── Data records

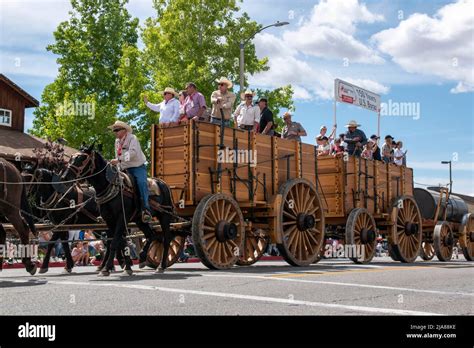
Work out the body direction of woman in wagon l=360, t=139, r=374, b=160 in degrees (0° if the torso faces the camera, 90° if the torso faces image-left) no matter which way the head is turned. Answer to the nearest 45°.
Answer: approximately 45°

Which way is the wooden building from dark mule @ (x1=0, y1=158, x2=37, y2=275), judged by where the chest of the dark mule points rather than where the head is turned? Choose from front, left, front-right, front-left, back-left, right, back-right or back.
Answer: right

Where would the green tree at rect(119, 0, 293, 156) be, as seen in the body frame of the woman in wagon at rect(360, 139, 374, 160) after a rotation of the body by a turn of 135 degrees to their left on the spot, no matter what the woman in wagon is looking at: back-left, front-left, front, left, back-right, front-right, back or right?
back-left

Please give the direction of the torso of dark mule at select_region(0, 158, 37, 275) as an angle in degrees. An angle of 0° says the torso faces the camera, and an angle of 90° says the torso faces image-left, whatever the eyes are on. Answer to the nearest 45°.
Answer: approximately 90°

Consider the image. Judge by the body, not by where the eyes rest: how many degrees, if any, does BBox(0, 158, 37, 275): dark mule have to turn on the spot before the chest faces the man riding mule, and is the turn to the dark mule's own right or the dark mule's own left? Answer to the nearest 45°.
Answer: approximately 135° to the dark mule's own left

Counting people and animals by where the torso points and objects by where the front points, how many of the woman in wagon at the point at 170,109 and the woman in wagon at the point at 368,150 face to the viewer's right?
0

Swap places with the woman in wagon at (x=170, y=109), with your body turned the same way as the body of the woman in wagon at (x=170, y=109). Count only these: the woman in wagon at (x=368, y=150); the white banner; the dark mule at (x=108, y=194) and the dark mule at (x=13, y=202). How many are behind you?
2

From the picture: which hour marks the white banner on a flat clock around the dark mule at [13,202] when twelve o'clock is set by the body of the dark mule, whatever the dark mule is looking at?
The white banner is roughly at 5 o'clock from the dark mule.

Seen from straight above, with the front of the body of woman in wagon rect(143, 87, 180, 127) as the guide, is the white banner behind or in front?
behind

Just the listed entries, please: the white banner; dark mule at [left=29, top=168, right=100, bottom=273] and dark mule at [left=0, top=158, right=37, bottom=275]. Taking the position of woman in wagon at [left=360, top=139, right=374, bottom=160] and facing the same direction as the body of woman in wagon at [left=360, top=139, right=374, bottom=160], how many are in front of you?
2

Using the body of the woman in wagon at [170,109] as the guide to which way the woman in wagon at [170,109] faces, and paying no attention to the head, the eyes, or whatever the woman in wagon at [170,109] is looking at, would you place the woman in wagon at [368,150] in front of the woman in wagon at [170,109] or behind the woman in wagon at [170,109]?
behind

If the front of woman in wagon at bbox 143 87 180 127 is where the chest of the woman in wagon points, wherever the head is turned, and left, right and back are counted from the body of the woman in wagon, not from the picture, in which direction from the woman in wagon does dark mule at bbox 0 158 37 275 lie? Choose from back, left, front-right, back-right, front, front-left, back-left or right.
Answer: front-right
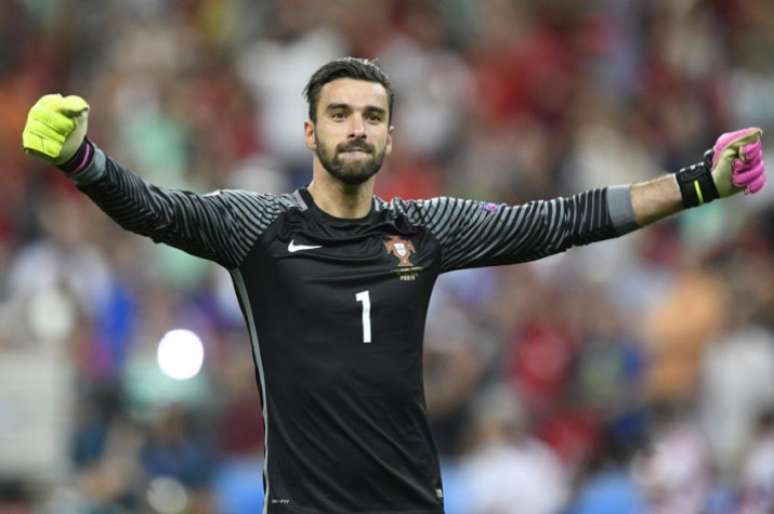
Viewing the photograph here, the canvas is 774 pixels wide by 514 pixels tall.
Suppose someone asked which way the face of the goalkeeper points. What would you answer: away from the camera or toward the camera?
toward the camera

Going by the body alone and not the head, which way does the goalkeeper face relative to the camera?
toward the camera
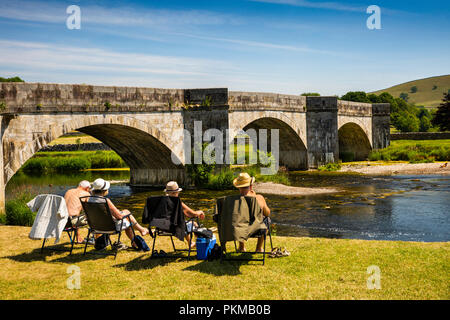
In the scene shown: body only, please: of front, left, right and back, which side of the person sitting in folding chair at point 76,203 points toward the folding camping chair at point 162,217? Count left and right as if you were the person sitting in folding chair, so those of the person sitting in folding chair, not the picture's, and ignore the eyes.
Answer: right

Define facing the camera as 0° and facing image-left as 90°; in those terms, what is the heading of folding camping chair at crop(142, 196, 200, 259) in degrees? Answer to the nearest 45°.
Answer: approximately 225°

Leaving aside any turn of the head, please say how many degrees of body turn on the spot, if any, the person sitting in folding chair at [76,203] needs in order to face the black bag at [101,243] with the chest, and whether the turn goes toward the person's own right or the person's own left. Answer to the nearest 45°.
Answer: approximately 90° to the person's own right

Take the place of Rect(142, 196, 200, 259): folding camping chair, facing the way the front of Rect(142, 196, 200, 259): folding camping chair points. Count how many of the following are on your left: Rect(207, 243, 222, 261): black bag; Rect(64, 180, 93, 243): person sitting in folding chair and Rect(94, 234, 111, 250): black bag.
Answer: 2

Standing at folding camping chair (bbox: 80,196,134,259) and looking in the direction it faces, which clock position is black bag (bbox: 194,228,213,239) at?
The black bag is roughly at 2 o'clock from the folding camping chair.

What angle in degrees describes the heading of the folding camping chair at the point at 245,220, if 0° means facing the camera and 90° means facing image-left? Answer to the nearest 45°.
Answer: approximately 225°

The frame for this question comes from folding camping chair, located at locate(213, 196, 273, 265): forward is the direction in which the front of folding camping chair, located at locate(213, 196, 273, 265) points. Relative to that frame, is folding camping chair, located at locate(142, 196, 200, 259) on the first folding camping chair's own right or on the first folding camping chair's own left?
on the first folding camping chair's own left

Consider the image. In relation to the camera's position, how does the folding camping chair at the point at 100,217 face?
facing away from the viewer and to the right of the viewer

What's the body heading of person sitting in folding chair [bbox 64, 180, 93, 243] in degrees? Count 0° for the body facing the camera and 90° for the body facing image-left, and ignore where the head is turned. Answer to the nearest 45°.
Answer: approximately 225°

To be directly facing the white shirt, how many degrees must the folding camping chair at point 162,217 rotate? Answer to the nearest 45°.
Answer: approximately 135° to its left
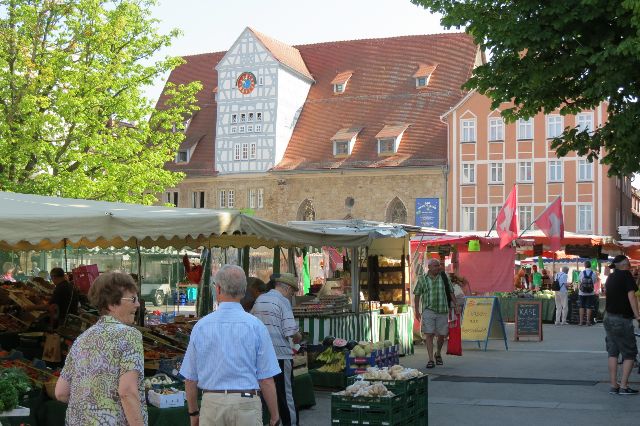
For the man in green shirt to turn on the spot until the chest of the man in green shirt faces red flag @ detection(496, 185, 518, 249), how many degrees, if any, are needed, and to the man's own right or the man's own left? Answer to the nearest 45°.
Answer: approximately 180°

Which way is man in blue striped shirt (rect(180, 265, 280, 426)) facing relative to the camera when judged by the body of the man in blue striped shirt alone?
away from the camera

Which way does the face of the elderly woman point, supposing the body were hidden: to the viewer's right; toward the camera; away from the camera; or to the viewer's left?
to the viewer's right

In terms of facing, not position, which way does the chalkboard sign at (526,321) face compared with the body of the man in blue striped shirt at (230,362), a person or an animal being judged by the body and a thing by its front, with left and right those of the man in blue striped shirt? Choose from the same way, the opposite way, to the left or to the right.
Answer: the opposite way

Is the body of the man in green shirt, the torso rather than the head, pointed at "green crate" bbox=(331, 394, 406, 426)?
yes

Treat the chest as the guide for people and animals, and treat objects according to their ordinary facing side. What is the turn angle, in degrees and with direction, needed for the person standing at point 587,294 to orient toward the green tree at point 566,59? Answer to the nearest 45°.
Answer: approximately 180°

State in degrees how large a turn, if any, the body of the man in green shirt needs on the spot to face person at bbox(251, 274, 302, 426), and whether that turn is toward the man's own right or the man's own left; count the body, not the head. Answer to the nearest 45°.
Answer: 0° — they already face them

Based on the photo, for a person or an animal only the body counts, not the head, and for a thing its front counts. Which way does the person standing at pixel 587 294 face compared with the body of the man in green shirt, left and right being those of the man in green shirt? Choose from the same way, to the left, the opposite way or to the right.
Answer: the opposite way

────

Your goal
Reproduce all of the material above word for word, leaving out the pictures.

The completed task
Work out the body direction of woman in wagon l=360, t=139, r=374, b=160 in degrees (0° if the torso faces the camera, 90° if the torso faces image-left) no matter which way the head is turned. Answer to the nearest 45°.
Answer: approximately 45°

Which way is the wooden building from dark mule @ (x1=0, y1=158, x2=37, y2=275), judged by where the chest of the dark mule points rather than where the head is turned? Choose from front, left, front-right, front-left, back-left, right, back-right or back.
Answer: right

Where would the green tree at rect(119, 0, 293, 156) be, as seen in the body frame of the woman in wagon at rect(360, 139, 374, 160) after a rotation of the body by a turn of 135 degrees to their left on the spot, no matter what the woman in wagon is looking at: back-left, front-left, front, left, back-right, front-right, back or right?
back-left

Please give the direction of the torso of dark mule at select_region(0, 158, 37, 275) as an angle in degrees. An angle of 0° says the torso faces the camera, and an angle of 90° says the torso faces image-left, whatever the eyes are on. Answer to the nearest 45°.
Answer: approximately 90°

Consider the image. Judge by the body, not by where the eyes rest: how many degrees, if any, does BBox(0, 158, 37, 275): dark mule have to turn on the spot before the chest faces the man riding mule, and is the turn to the dark mule's own right or the dark mule's own left? Answer to the nearest 45°.
Answer: approximately 135° to the dark mule's own left

Counting people and animals by where the torso points and objects by where the front points, how many of the woman in wagon at the point at 170,109 and the woman in wagon at the point at 368,150 face to the viewer's right?
0

Swap places with the woman in wagon at (x=170, y=109), with your body turned the same way as the body of the woman in wagon at (x=170, y=109). Count only these: the woman in wagon at (x=368, y=150); the white banner; the dark mule at (x=108, y=194) and the dark mule at (x=13, y=202). How many are behind you?
2

From the picture: which hour marks the white banner on a flat clock around the dark mule at [13,202] when twelve o'clock is set by the body of the dark mule, whatever the dark mule is looking at?
The white banner is roughly at 5 o'clock from the dark mule.

Seen from straight above, with the front of the body of woman in wagon rect(143, 87, 180, 127) as the guide, is the white banner behind or in front?
behind

Just the listed entries, please: the white banner; dark mule at [left=29, top=168, right=100, bottom=273] and dark mule at [left=0, top=158, right=37, bottom=275]. Taking the position of woman in wagon at [left=360, top=139, right=374, bottom=160] and facing the same direction as the body of woman in wagon at [left=360, top=139, right=374, bottom=160], how many are in front of you?
2

Using the body of the woman in wagon at [170,109] as the guide to which way the woman in wagon at [170,109] faces, and paying no attention to the head, the eyes, or whatever the woman in wagon at [170,109] is looking at, would you place the woman in wagon at [368,150] in front of the woman in wagon at [170,109] or behind the woman in wagon at [170,109]?
behind

If the front of woman in wagon at bbox 143 87 180 127 is where the chest of the woman in wagon points, wherever the head is turned, and left, right and back are counted from the body of the woman in wagon, not from the picture, in which direction from the woman in wagon does dark mule at bbox 0 158 37 275 lie? Choose from back, left, front-right, back-right, front, front-left, back-left or right.
Answer: front-right
Viewing the photograph here, the canvas is 774 pixels wide by 514 pixels tall.
Suppose someone asked which way the face of the goalkeeper points. What would you answer: away from the camera or toward the camera?
toward the camera

Going by the body alone and not the head, which way does the goalkeeper face relative to the camera?
toward the camera
In the scene shown: body only, please: of front, left, right and back, which side of the person sitting in folding chair at point 76,203 points toward the folding camping chair at point 162,217? Count left and right as if you were the person sitting in folding chair, so those of the person sitting in folding chair, not the picture's, and ignore the eyes.
Answer: right

Define facing the camera as 0° and facing image-left as 90°; in those terms, what is the heading of folding camping chair at crop(142, 196, 200, 259) in degrees? Answer to the nearest 45°.
Answer: approximately 225°

Leaving aside any turn of the head, please say how many degrees of body turn on the spot, if any, the person sitting in folding chair at [76,203] needs in order to face the black bag at [101,243] with the chest, and whether the turn goes toward the person's own right or the person's own left. Answer to the nearest 45°.
Answer: approximately 90° to the person's own right

Take the place of Rect(142, 196, 200, 259): folding camping chair, facing the way the front of Rect(142, 196, 200, 259): folding camping chair points. Count how many of the following are on your left: Rect(207, 243, 222, 261): black bag; Rect(64, 180, 93, 243): person sitting in folding chair and Rect(94, 234, 111, 250): black bag.
Answer: 2

Standing at folding camping chair (bbox: 80,196,134,259) and looking in the direction it faces, which clock position is black bag (bbox: 194,228,213,239) at?
The black bag is roughly at 2 o'clock from the folding camping chair.

What angle in degrees describes the heading of the folding camping chair at the point at 245,220, if 0° means facing the camera and 90° means facing image-left? Answer to the nearest 45°.
Answer: approximately 225°

The frame for this question comes from folding camping chair, located at locate(213, 196, 273, 265): forward is the direction in which the front of folding camping chair, located at locate(213, 196, 273, 265) points. Relative to that frame, is folding camping chair, located at locate(142, 196, 200, 259) on the first folding camping chair's own right or on the first folding camping chair's own left?
on the first folding camping chair's own left

Consider the image. In relation to the camera's position, how does the folding camping chair at the point at 100,217 face?
facing away from the viewer and to the right of the viewer

What's the body heading of person sitting in folding chair [bbox 64, 180, 93, 243] in degrees? Count 0° for the body facing the camera and 90° for the body facing image-left, and ignore where the head is turned. Answer to the nearest 45°.
Answer: approximately 225°

To be directly facing the white shirt, how many degrees must the folding camping chair at point 162,217 rotate? Answer to the nearest 45°.
Answer: approximately 135° to its left
For the man in green shirt to turn on the spot until the chest of the man in green shirt faces red flag @ detection(496, 185, 518, 249), how many degrees, if any, are needed, and to the man's own right or the man's own left? Answer to the nearest 45°.
Answer: approximately 180°

Which way is man in blue striped shirt (rect(180, 265, 280, 426)) facing relative to the camera when judged by the body of the man in blue striped shirt alone?
away from the camera

Which way does the face of the elderly woman point, supposing the body were hidden: to the viewer's right; toward the camera; away from the camera; or to the viewer's left?
to the viewer's right

In terms of facing, not position, which way does the chalkboard sign at (526,321) face compared with the body of the man in blue striped shirt at (230,362), a person or an animal being judged by the body and a thing by its front, with left and right those of the man in blue striped shirt? Choose from the same way, the opposite way, to the left or to the right.
Answer: the opposite way

Is the body of the man in green shirt, the torso rather than the head, pointed at "green crate" bbox=(331, 394, 406, 426)?
yes

Treat the chest as the guide for people and animals, and treat objects according to their ordinary facing side. What is the turn angle, in degrees and with direction, needed for the person standing at point 587,294 to orient toward the green tree at point 566,59? Answer to the nearest 45°.
Answer: approximately 180°

State in degrees how large a turn, if any, the body of the man in green shirt needs on the spot to face person at bbox(251, 274, 302, 426), and whether that turn is toward the man's own right or the man's own left; count the body, not the head. Answer to the nearest 45°.
Answer: 0° — they already face them

Based on the photo, for a person or an animal only the body counts, not the head, and for a thing its front counts. Which way does the person standing at pixel 587 294 face compared with the body of the man in green shirt, left and right being those of the man in green shirt? Choose from the same way, to the left, the opposite way or to the right.
Answer: the opposite way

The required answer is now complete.